Task to carry out.
When you reach the line with "potted tree: none" in the records below, begin transcribing exactly and continue up to and including the line with "perfume bottle: present", leaving out every picture.

[Given records]

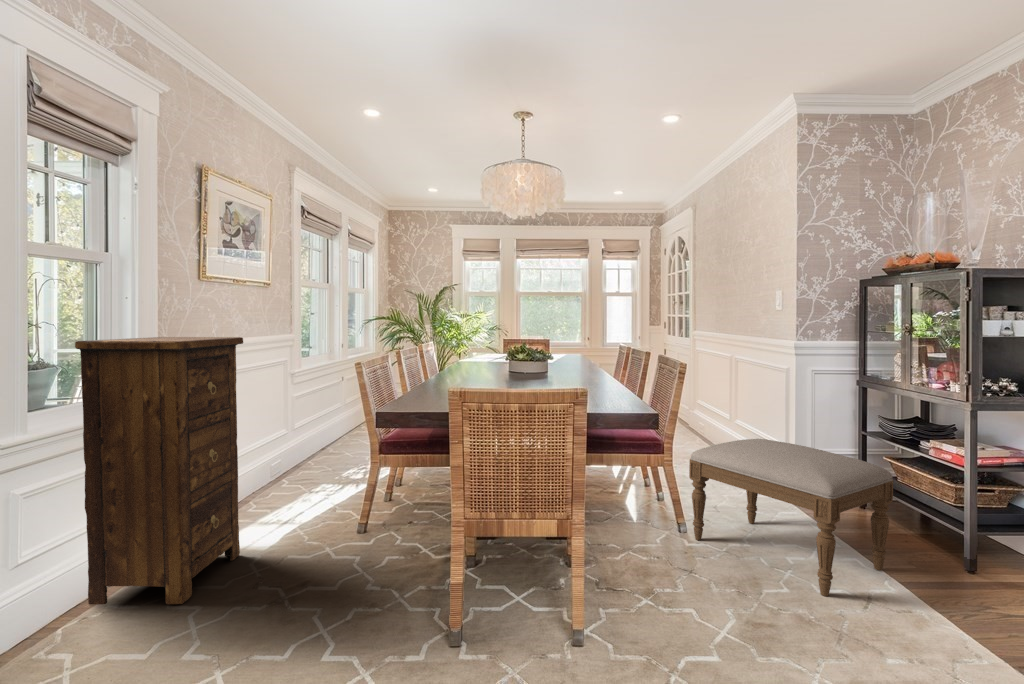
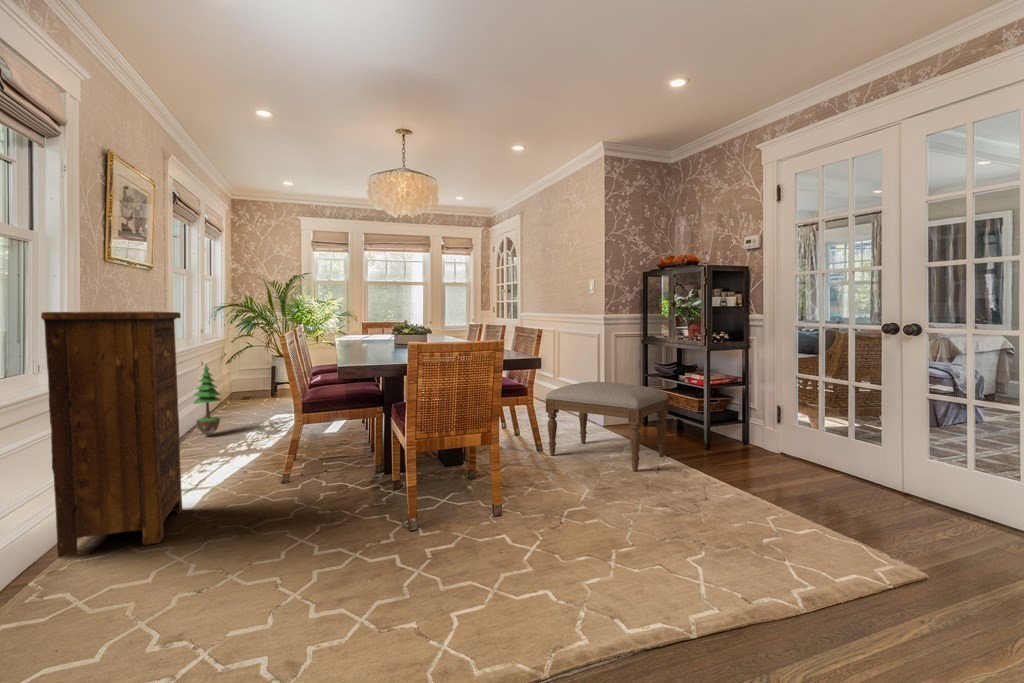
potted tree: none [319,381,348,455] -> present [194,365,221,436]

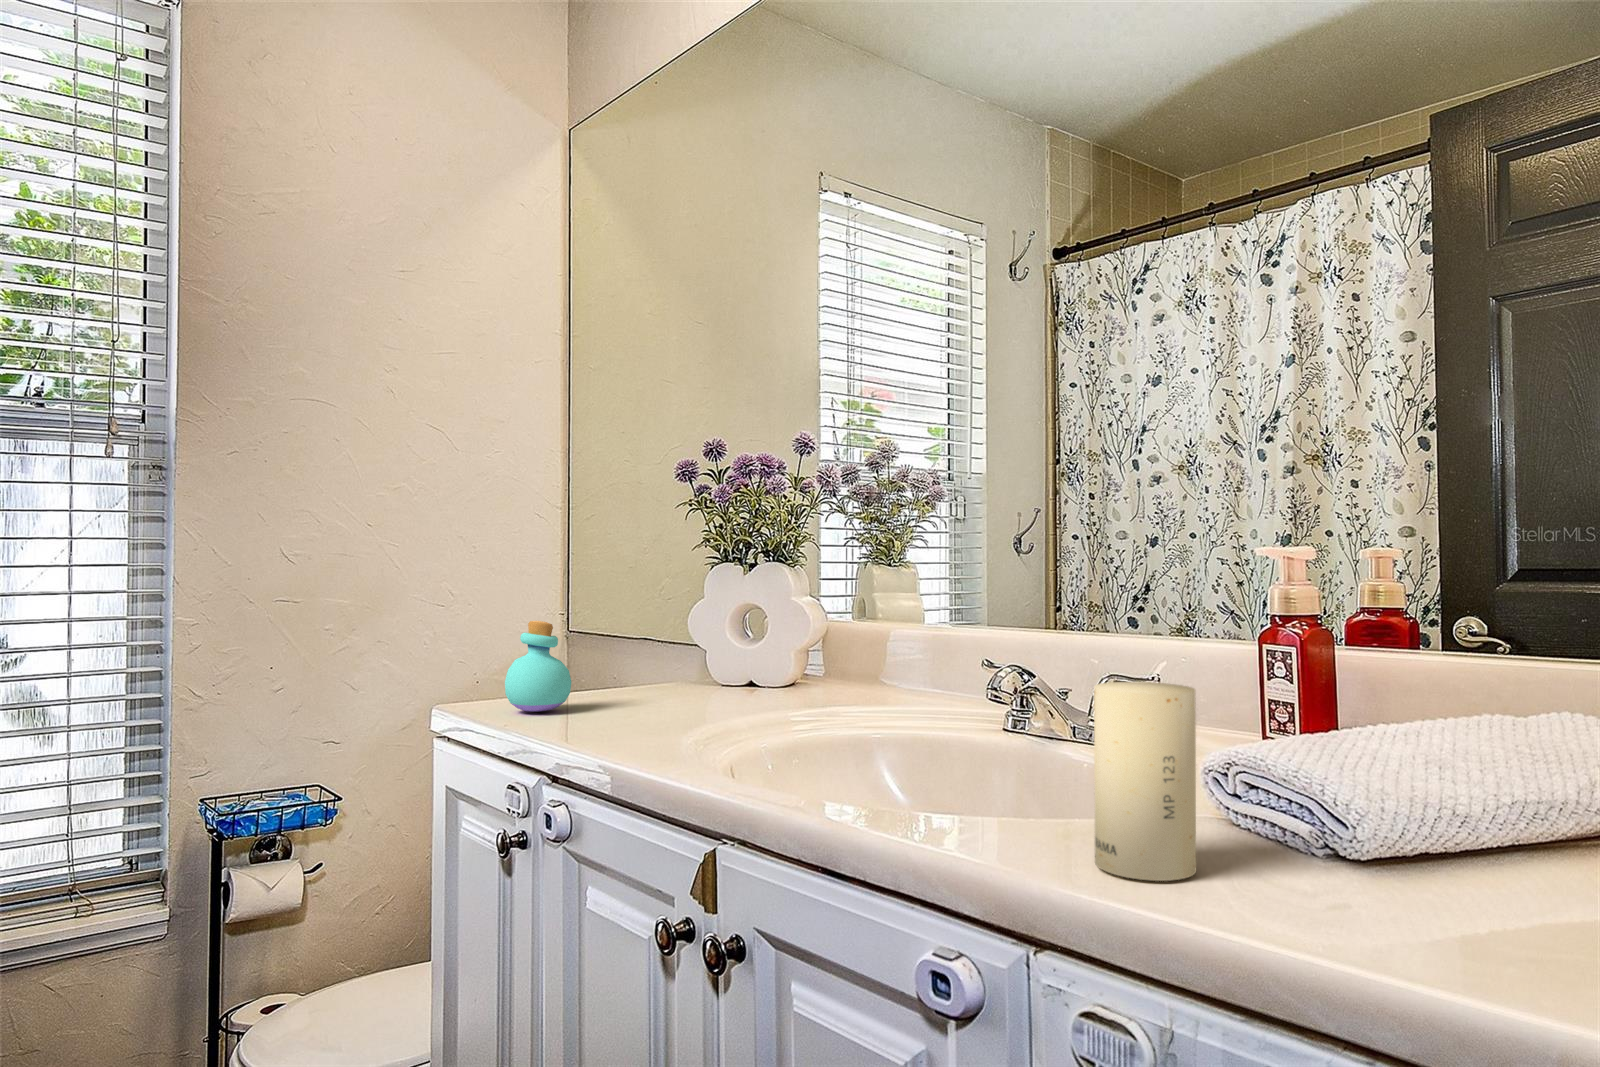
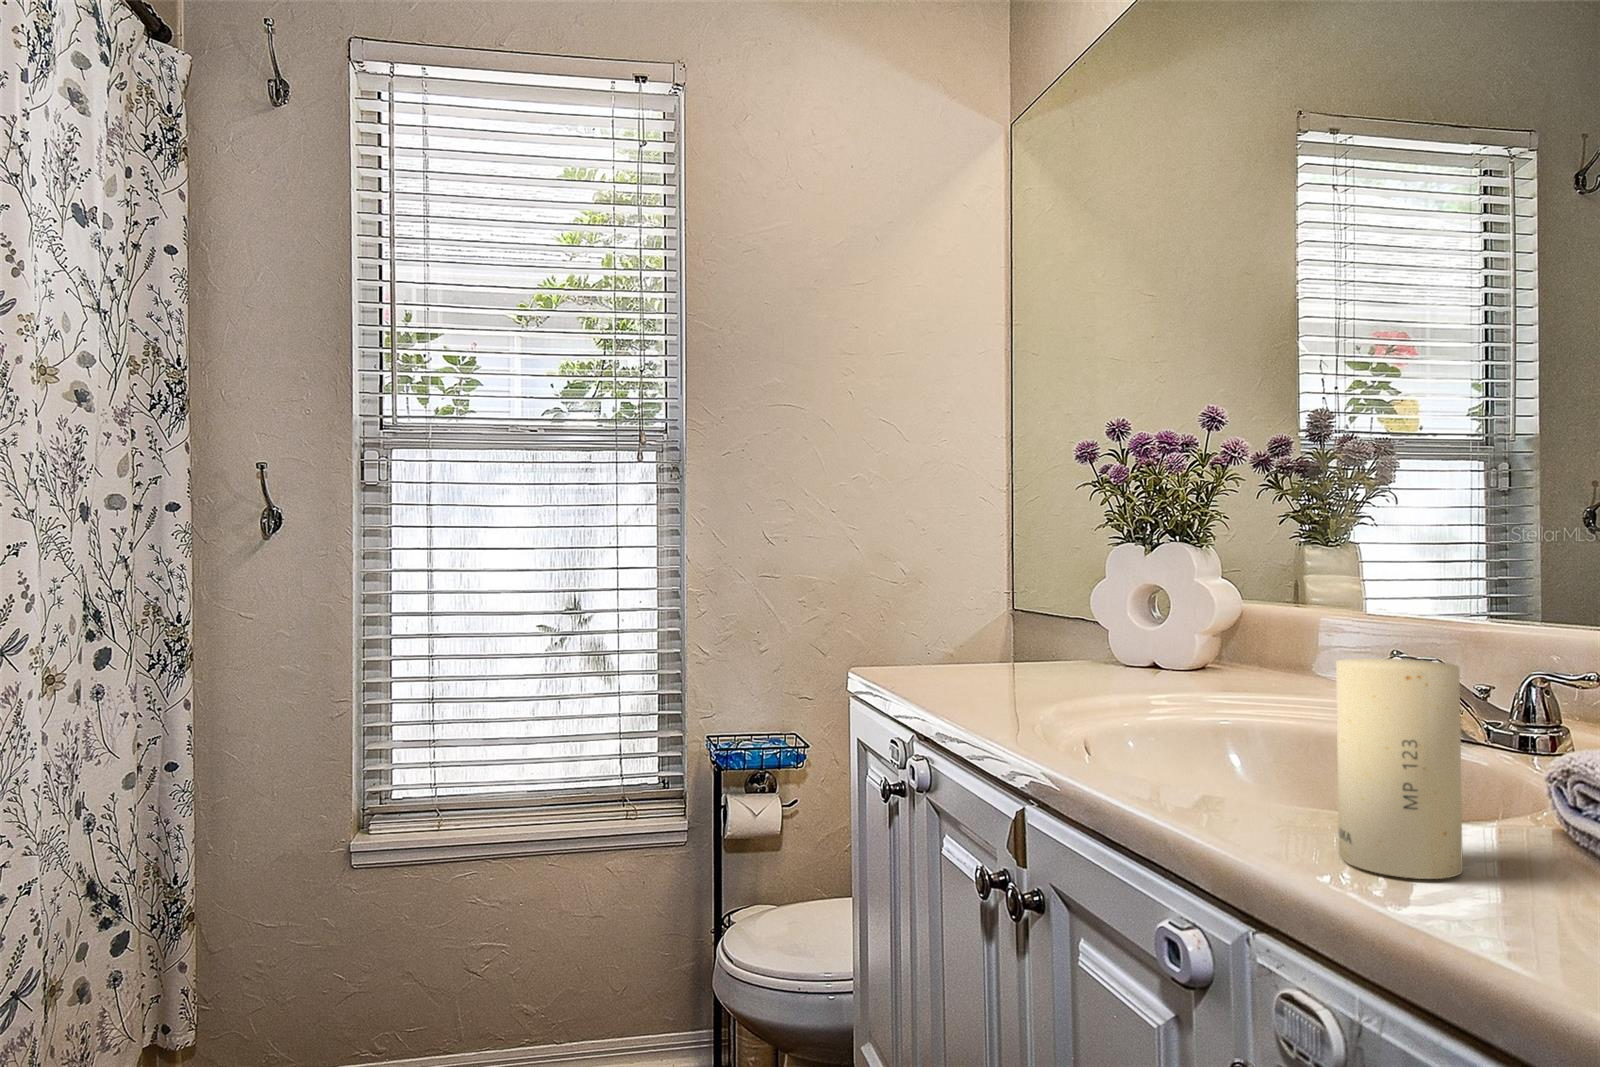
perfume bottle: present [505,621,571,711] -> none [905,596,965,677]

[/Given records]
[Given records]

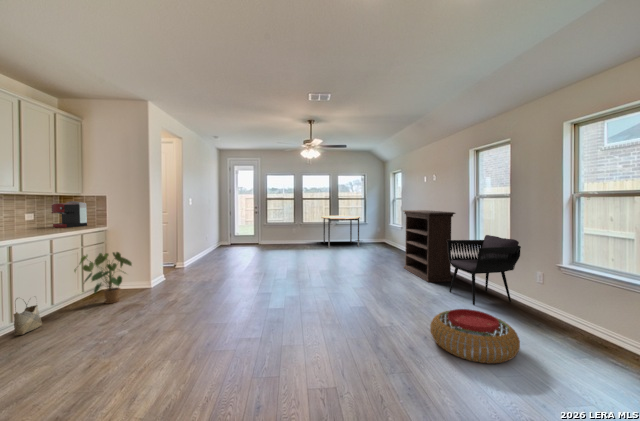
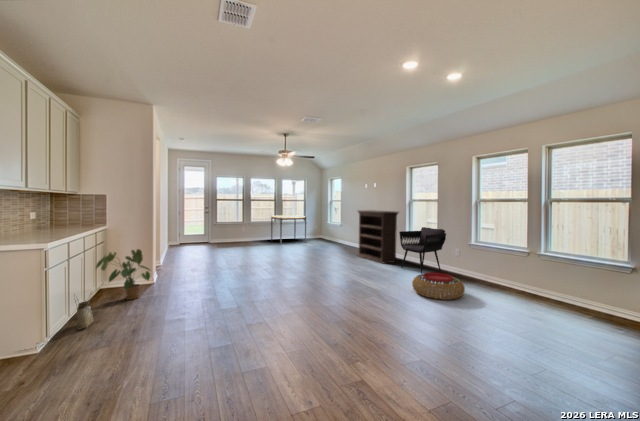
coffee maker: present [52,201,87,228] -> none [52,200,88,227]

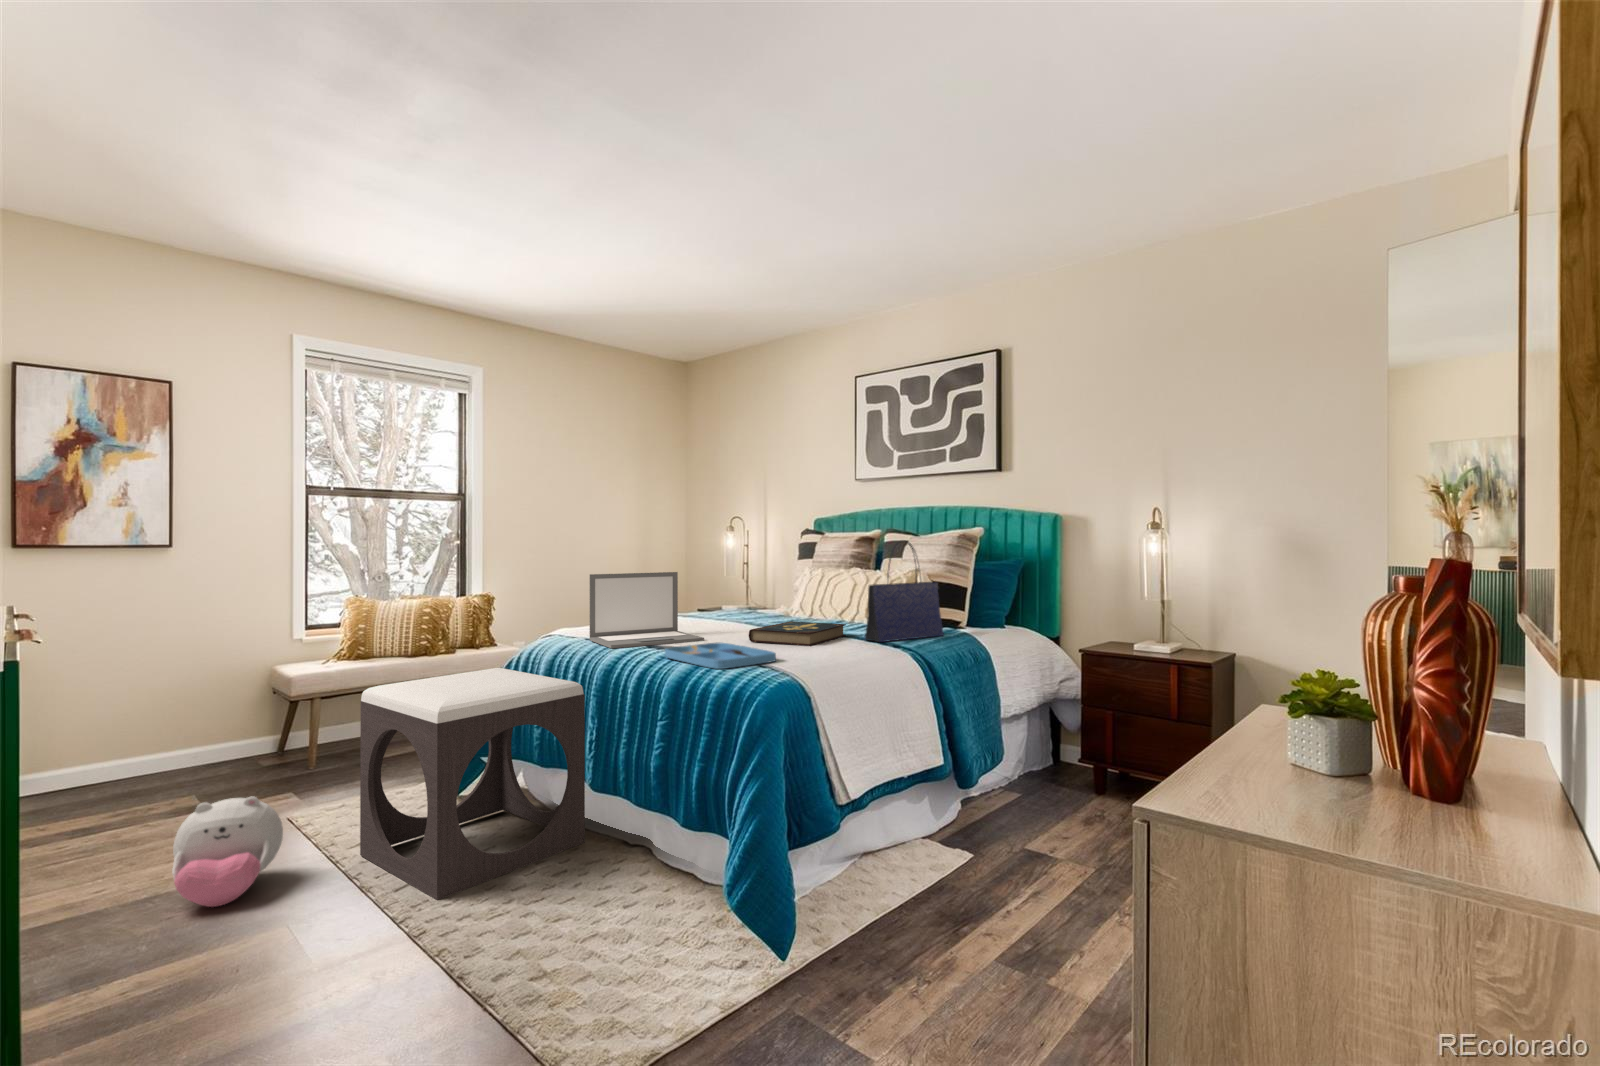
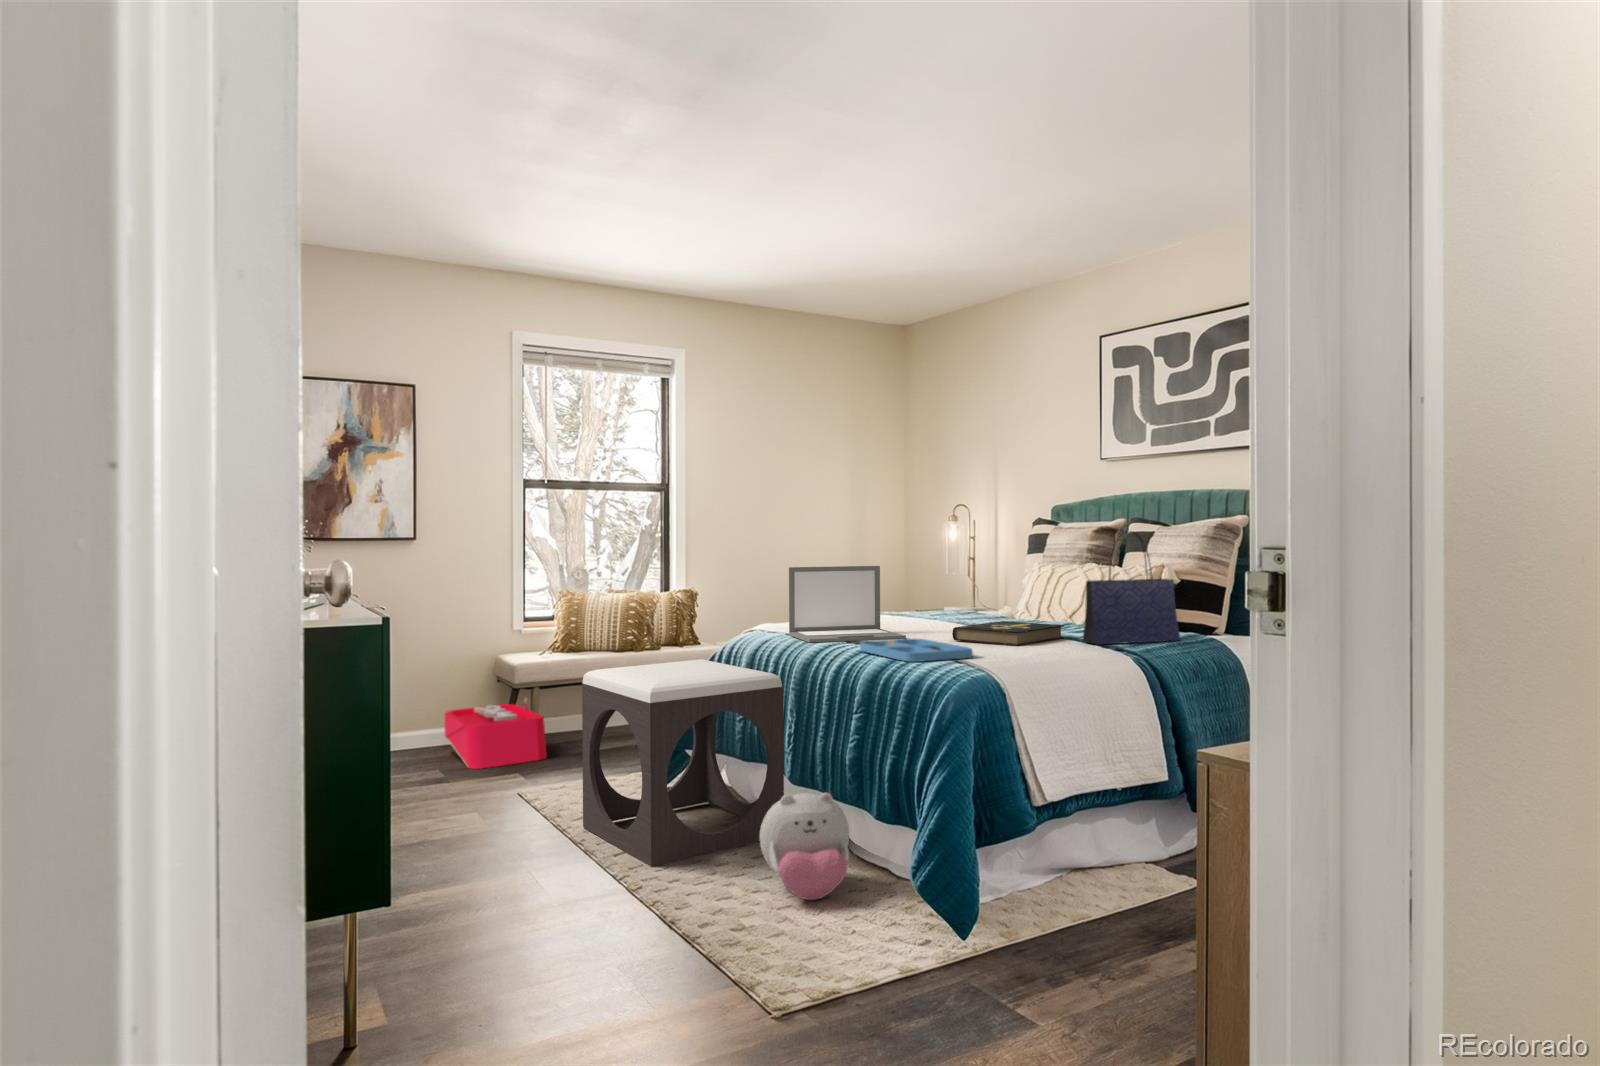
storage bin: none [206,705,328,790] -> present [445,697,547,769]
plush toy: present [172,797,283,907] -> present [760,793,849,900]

[/Given records]

Answer to the problem.
potted tree: none [319,381,348,455] -> present [194,365,221,436]

perfume bottle: present [505,621,571,711] -> none [905,596,965,677]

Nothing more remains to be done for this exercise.